◆ EXERCISE DESCRIPTION
Answer these from the text on Trotskyist positions in the Ukraine conflict:
(a) What is the date of the group's initial statement on the conflict?
(b) Which tendency publishes Left Voice in the US, and where is it headquartered?
(c) Which organization were the founders of the Internationalist Group formerly cadres of?

◆ SOURCE PASSAGE

"""

But the neutrality of those ostensibly Trotskyist groups which reject the notion of “Russian imperialism” has no logic at all. When a non-imperialist country (like Russia) is engaged in an essentially defensive struggle against an aggressive imperialist military alliance (in this case the US/NATO axis and its Ukrainian vassal) Trotskyists take sides—with the former against the latter. In our initial 27 February 2022 statement on the conflict, we made it clear that supporting a Russian victory over NATO does not imply any political support for the repressive capitalist ruling clique in the Kremlin:
“Without giving Putin’s reactionary bonapartist regime one inch of political support, Marxists recognise that a Russian victory will weaken the US/NATO imperialist axis and complicate future military aggression against the Chinese deformed workers’ state and others on the US hit list; conversely a victory by NATO’s Ukrainian proxy would encourage further aggression.”
In our recent “litmus test” we discussed the rationalizations offered by three groups that do not regard Putin’s Russia as an imperialist power, but nonetheless maintained a position of neutrality in the Ukrainian conflict: the World Socialist Website (published by David North’s Socialist Equality Party); the Trotskyist Fraction (a tendency headquartered in Argentina which publishes Left Voice in the US); and the New York-centered Internationalist Group (IG), which like ourselves, was founded by former cadres of the once-revolutionary Spartacist League (SL). We were particularly surprised (and disappointed) by the IG’s initial refusal to side militarily with the Kremlin against NATO.

"""

◆ EXCERPTED RECORDS
"""

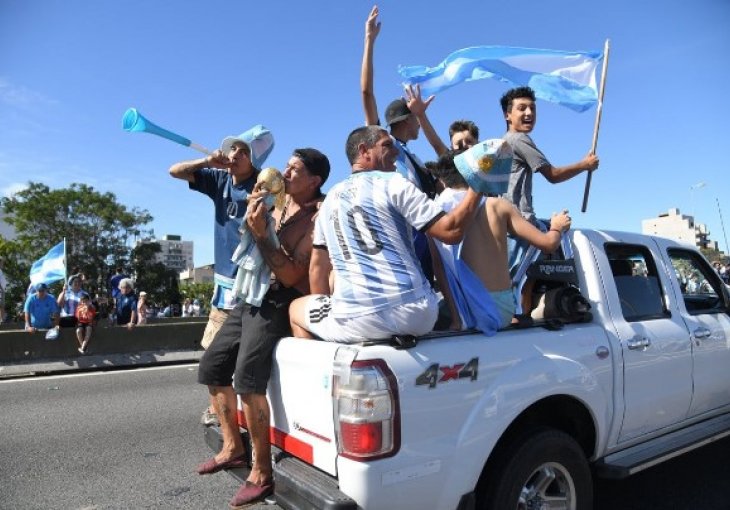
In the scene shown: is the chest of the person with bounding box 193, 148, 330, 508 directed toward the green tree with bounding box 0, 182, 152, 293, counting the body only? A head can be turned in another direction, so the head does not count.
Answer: no

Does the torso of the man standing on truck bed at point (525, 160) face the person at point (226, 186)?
no

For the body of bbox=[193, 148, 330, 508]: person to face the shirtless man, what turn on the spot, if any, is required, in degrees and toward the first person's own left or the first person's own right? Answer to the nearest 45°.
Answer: approximately 135° to the first person's own left

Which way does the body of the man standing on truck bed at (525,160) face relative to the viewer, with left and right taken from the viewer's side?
facing the viewer and to the right of the viewer

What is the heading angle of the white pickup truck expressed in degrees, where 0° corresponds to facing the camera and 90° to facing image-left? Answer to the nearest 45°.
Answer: approximately 225°

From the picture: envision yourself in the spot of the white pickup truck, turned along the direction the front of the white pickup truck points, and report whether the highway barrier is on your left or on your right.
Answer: on your left

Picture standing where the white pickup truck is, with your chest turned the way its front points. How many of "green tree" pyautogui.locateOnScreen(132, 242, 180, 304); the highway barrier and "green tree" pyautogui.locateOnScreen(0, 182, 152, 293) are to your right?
0

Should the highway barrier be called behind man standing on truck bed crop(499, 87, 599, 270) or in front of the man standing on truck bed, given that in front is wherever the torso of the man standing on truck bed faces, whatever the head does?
behind

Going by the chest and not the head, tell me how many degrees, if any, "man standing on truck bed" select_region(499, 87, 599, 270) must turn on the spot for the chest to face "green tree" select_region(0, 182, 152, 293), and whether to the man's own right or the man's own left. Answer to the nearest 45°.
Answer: approximately 180°

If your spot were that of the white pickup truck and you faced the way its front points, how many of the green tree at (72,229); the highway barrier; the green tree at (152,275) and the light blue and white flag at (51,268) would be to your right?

"""

◆ TASK RESPONSE
(a) 27 February 2022
(b) The Trotskyist Fraction, headquartered in Argentina
(c) The Spartacist League (SL)